"Mehrwert für die ganze Region"

BZ-Redaktion

Von BZ-Redaktion

Do, 13. Juni 2019

Basel

Die Schweiz investiert für den 15-Minuten-Takt der Regio-S-Bahn / 380-Millionen-Franken-Projekt im Bahnhof Liestal hat begonnen.

LIESTAL (BZ). Ein 15-Minuten-Takt der S-Bahn im Kern des Ballungsraumes: So lautet eines der großen und angesichts des wachsenden Handlungsdrucks in Sachen Klimawandel allemal vernünftigen verkehrspolitischen Ziele der Region. Ein Baustein dieser Verkehrswende wird auf dem Abschnitt zwischen Basel und Liestal nun konkret angepackt. Im Bahnhof Liestal haben die SBB mit Ausbauten begonnen. Konkret geht es dabei um die Viergleisigkeit sowie den Bau eines Wendegleises. Das auf 380 Millionen Franken kalkulierte Projekt soll einen leistungsfähigen Bahnknoten schaffen und dauert bis zu sieben Jahre, wie einer Mittelung der SBB zu entnehmen ist.
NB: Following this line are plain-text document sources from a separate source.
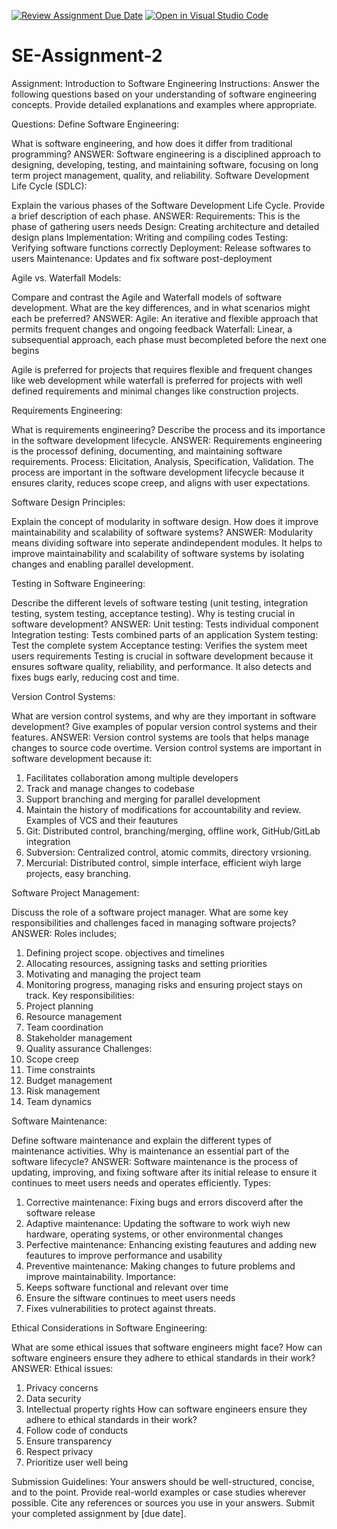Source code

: [![Review Assignment Due Date](https://classroom.github.com/assets/deadline-readme-button-22041afd0340ce965d47ae6ef1cefeee28c7c493a6346c4f15d667ab976d596c.svg)](https://classroom.github.com/a/-ucQIGTc)
[![Open in Visual Studio Code](https://classroom.github.com/assets/open-in-vscode-2e0aaae1b6195c2367325f4f02e2d04e9abb55f0b24a779b69b11b9e10269abc.svg)](https://classroom.github.com/online_ide?assignment_repo_id=15285112&assignment_repo_type=AssignmentRepo)
# SE-Assignment-2
Assignment: Introduction to Software Engineering
Instructions:
Answer the following questions based on your understanding of software engineering concepts. Provide detailed explanations and examples where appropriate.

Questions:
Define Software Engineering:

What is software engineering, and how does it differ from traditional programming?
ANSWER:
Software engineering is a disciplined approach to designing, developing, testing, and maintaining software, focusing on long term project management, quality, and reliability.
Software Development Life Cycle (SDLC):

Explain the various phases of the Software Development Life Cycle. Provide a brief description of each phase.
ANSWER:
Requirements: This is the phase of gathering users needs
Design: Creating architecture and detailed design plans
Implementation: Writing and compiling codes
Testing: Verifying software functions correctly
Deployment: Release softwares to users
Maintenance: Updates and fix software post-deployment

Agile vs. Waterfall Models:

Compare and contrast the Agile and Waterfall models of software development. What are the key differences, and in what scenarios might each be preferred?
ANSWER:
Agile: An iterative and flexible approach that permits frequent changes and ongoing feedback
Waterfall: Linear, a subsequential approach, each phase must becompleted before the next one begins

Agile is preferred for projects that requires flexible and frequent changes like web development while 
waterfall is preferred for projects with well defined requirements and minimal changes like construction projects.

Requirements Engineering:

What is requirements engineering? Describe the process and its importance in the software development lifecycle.
ANSWER:
Requirements engineering is the processof defining, documenting, and maintaining software requirements.
Process: Elicitation, Analysis, Specification, Validation.
The process are important in the software development lifecycle because it ensures clarity, reduces scope creep, and aligns with user expectations. 

Software Design Principles:

Explain the concept of modularity in software design. How does it improve maintainability and scalability of software systems?
ANSWER: 
Modularity means dividing software into seperate andindependent modules. It helps to improve maintainability and scalability of software systems by isolating changes and enabling parallel development.

Testing in Software Engineering:

Describe the different levels of software testing (unit testing, integration testing, system testing, acceptance testing). Why is testing crucial in software development?
ANSWER:
Unit testing: Tests individual component
Integration testing: Tests combined parts of an application
System testing: Test the complete system
Acceptance testing: Verifies the system meet users requirements
Testing is crucial in software development because it ensures software quality, reliability, and performance. It also detects and fixes bugs early, reducing cost and time. 

Version Control Systems:

What are version control systems, and why are they important in software development? Give examples of popular version control systems and their features.
ANSWER:
Version control systems are tools that helps manage changes to source code overtime.
Version control systems are important in software development because it:
1. Facilitates collaboration among multiple developers
2. Track and manage changes to codebase
3. Support branching and merging for parallel development
4. Maintain the history of modifications for accountability and review.
Examples of VCS and their feautures
1. Git: Distributed control, branching/merging, offline work, GitHub/GitLab integration
2. Subversion: Centralized control, atomic commits, directory vrsioning.
3. Mercurial: Distributed control, simple interface, efficient wiyh large projects, easy branching.

Software Project Management:

Discuss the role of a software project manager. What are some key responsibilities and challenges faced in managing software projects?
ANSWER:
Roles includes; 
1. Defining project scope. objectives and timelines
2. Allocating resources, assigning tasks and setting priorities
3. Motivating and managing the project team
4. Monitoring progress, managing risks and ensuring project stays on track.
Key responsibilities:
1. Project planning
2. Resource management
3. Team coordination
4. Stakeholder management
5. Quality assurance
Challenges:
1. Scope creep
2. Time constraints
3. Budget management
4. Risk management
5. Team dynamics

Software Maintenance:

Define software maintenance and explain the different types of maintenance activities. Why is maintenance an essential part of the software lifecycle?
ANSWER:
Software maintenance is the process of updating, improving, and fixing software after its initial release to ensure it continues to meet users needs and operates efficiently.
Types:
1. Corrective maintenance: Fixing bugs and errors discoverd after the software release
2. Adaptive maintenance: Updating the software to work wiyh new hardware, operating systems, or other environmental changes
3. Perfective maintenance: Enhancing existing feautures and adding new feautures to improve performance and usability
4. Preventive maintenance: Making changes to future problems and improve maintainability.
Importance:
1. Keeps software functional and relevant over time
2. Ensure the siftware continues to meet users needs
3. Fixes vulnerabilities to protect against threats.

Ethical Considerations in Software Engineering:

What are some ethical issues that software engineers might face? How can software engineers ensure they adhere to ethical standards in their work?
ANSWER:
Ethical issues:
1. Privacy concerns
2. Data security
3. Intellectual property rights
How can software engineers ensure they adhere to ethical standards in their work?
1. Follow code of conducts
2. Ensure transparency
3.  Respect privacy
4. Prioritize user well being

Submission Guidelines:
Your answers should be well-structured, concise, and to the point.
Provide real-world examples or case studies wherever possible.
Cite any references or sources you use in your answers.
Submit your completed assignment by [due date].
Ende 2025 sollen die Züge zwischen Basel und Olten pünktlicher und die S-Bahn zwischen Liestal und Basel im Viertelstundentakt verkehren. Diese Ziele stecken hinter den aktuellen Projekten (Grafik, Info). In Liestal haben inzwischen Bauteams begonnen, Platz für die baulogistischen Installationsplätze zu schaffen. Dazu werden sie an verschiedenen Orten Gleisanlagen und SBB-eigene Gebäude abbrechen. Das Projektpaket hat während der Umsetzungszeit auch Auswirkungen auf die Zahl der Park- und Radabstellplätze sowie auf die Verkehrsführung rund um den Bahnhof. Denn die SBB kann wegen des künftig breiteren Gleisfelds manche gleisnahen Flächen nicht mehr nutzen und muss zudem Anpassungen an Straßenunter- und -überführungen vornehmen. Einschränkungen im Bahn- und Reiseverkehr seien ebenfalls nicht vermeidbar, lässt die SBB weiter wissen. Wenn immer möglich versuche das Unternehmen jedoch, diese auf die weniger frequentierten Nachtzeiten und mitunter auch aufs Wochenende zu konzentrieren.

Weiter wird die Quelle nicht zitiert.